▸ EXERCISE TEXT
After three decades of record low prices and affordability, Australia’s top-selling cars are on the brink of becoming more expensive.
Car companies are warning dealers they can no longer absorb the cost of unfavourable exchange rates.
They have been told prices of popular models could rise by between $500 and $1000 – and discounts will be not as generous as they have been in the recent past.
Over the past two years, the value of the Australian dollar has dropped by more than 18 per cent compared to the Thai Baht and by more than 15 per cent versus the Japanese Yen.
Australia’s two largest sources of new motor vehicles are Japan (31.4 per cent of all sales last year) and Thailand (25.5 per cent) ahead of South Korea (14.1 per cent), and Europe (12.3 per cent).
Although they wear Japanese and US badges, most utes sold in Australia – including the Toyota HiLux and Ford Ranger, the nation's two top-selling vehicles outright for the past three years in a row – are made in Thailand.
The next most popular categories of vehicles – small cars and SUVs that include popular models such as the Toyota Corolla and Mazda 3 hatchbacks, and Mazda CX-5, Mitsubishi ASX, Subaru Forester, Honda CR-V and Toyota RAV4 soft-roaders – are predominantly made in Japan or Thailand, meaning they too are likely to be hit with price rises at some point this year.
Most car companies buy foreign currency up to 12 months in advance to avoid exchange rate fluctuations, but they are now reaching the end of their access to “hedged” funds, which locks in exchange rates over a set period.
It means the cost of cars made in Japan or Thailand will likely be cheapest from January to March, before prices start to climb as 2020-built models begin to arrive.
Dealers from multiple mainstream brands have been told prices will likely rise after the end of the Japanese financial year – March – which is historically the second biggest month of the year for new-car sales behind June.
Popular Korean brands Hyundai and Kia are expected to remain largely unaffected, given the Australian dollar has only dipped by 6 per cent to the South Korean Won over the past two years.
The Australian dollar has also taken a big dive against the US dollar (down by 15 per cent over the past two years), however only 3.9 per cent of new cars sold locally last year were sourced from North America.
The Australian dollar has fallen by 8.7 per cent compared to the UK pound over the past two years but Britain only represents 2.6 per cent of new cars sold locally.
European luxury cars are expected to largely avoid currency-driven price rises for the time being, because the value of the Australian dollar to the Euro has only dipped by 4.6 per cent over two years, and currency changes of this scale are largely absorbed by more generous profit margins.

▸ DATA SHOWN
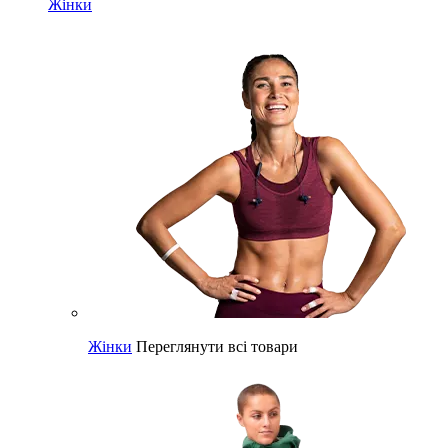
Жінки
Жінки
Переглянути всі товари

▸ TASK OBJECTIVE
Write out the passage of the text on car prices between "It means the" and "from North America.", inclusive, with no changes. The material is separate from the text about Australian car prices.

▸ ANSWER SECTION
It means the cost of cars made in Japan or Thailand will likely be cheapest from January to March, before prices start to climb as 2020-built models begin to arrive.
Dealers from multiple mainstream brands have been told prices will likely rise after the end of the Japanese financial year – March – which is historically the second biggest month of the year for new-car sales behind June.
Popular Korean brands Hyundai and Kia are expected to remain largely unaffected, given the Australian dollar has only dipped by 6 per cent to the South Korean Won over the past two years.
The Australian dollar has also taken a big dive against the US dollar (down by 15 per cent over the past two years), however only 3.9 per cent of new cars sold locally last year were sourced from North America.